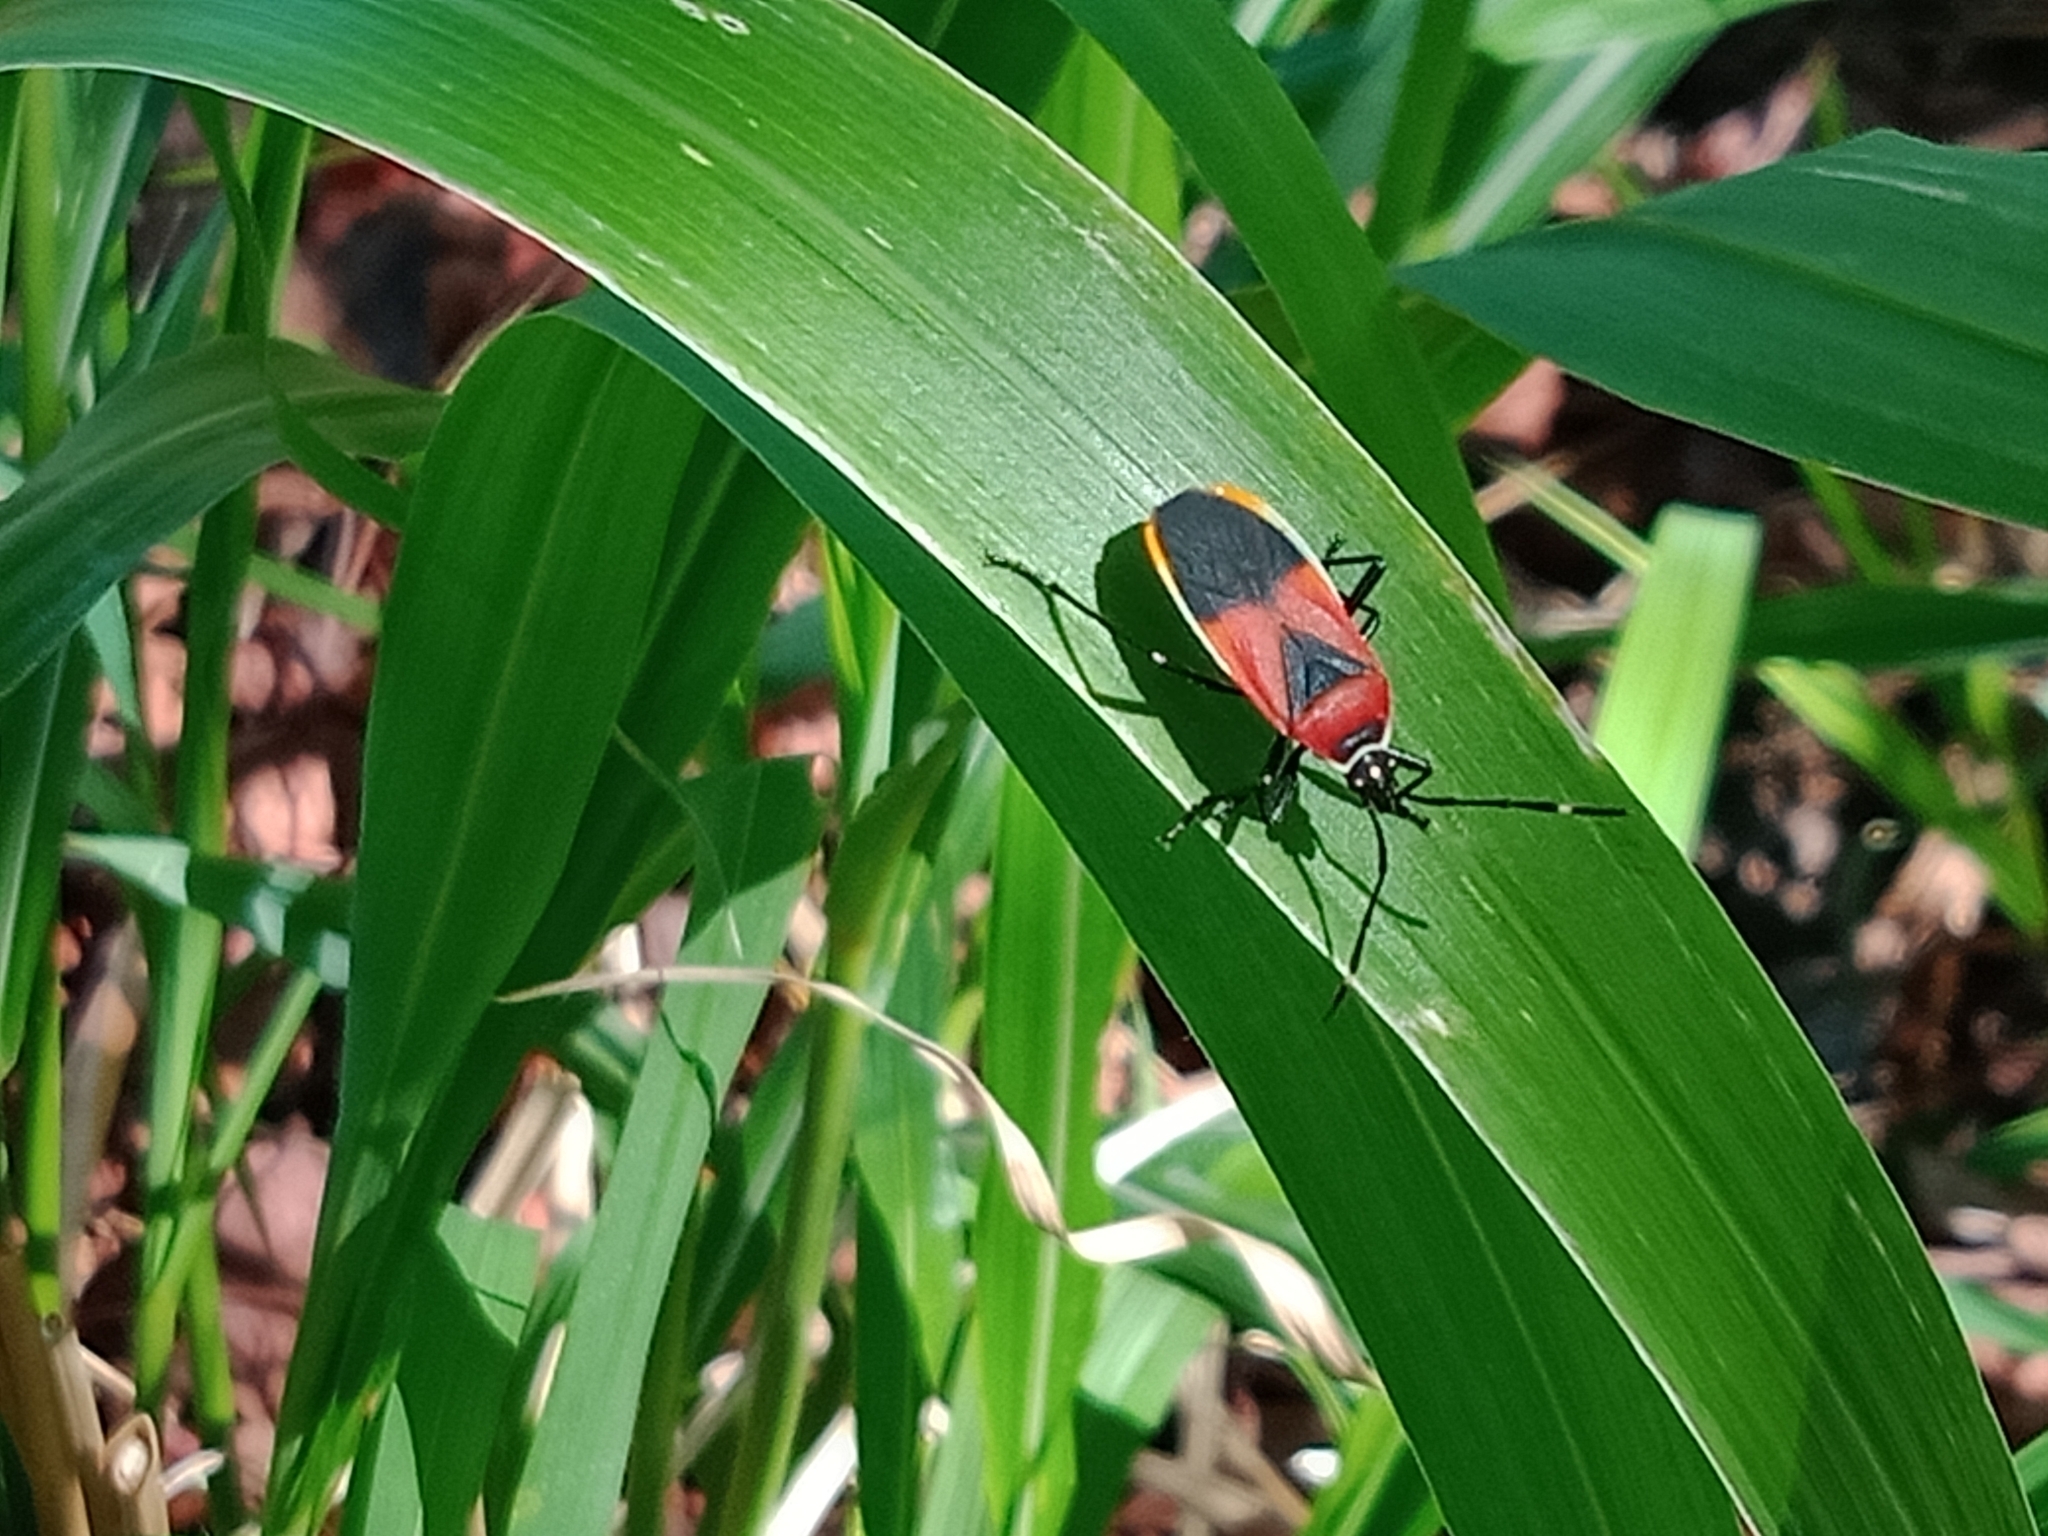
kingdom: Animalia
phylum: Arthropoda
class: Insecta
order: Hemiptera
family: Pyrrhocoridae
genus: Dindymus
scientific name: Dindymus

════════════════════

DO THIS — Could you copy every line of the records above word for word, leaving out the pictures?

SOLVED PROBLEM —
kingdom: Animalia
phylum: Arthropoda
class: Insecta
order: Hemiptera
family: Pyrrhocoridae
genus: Dindymus
scientific name: Dindymus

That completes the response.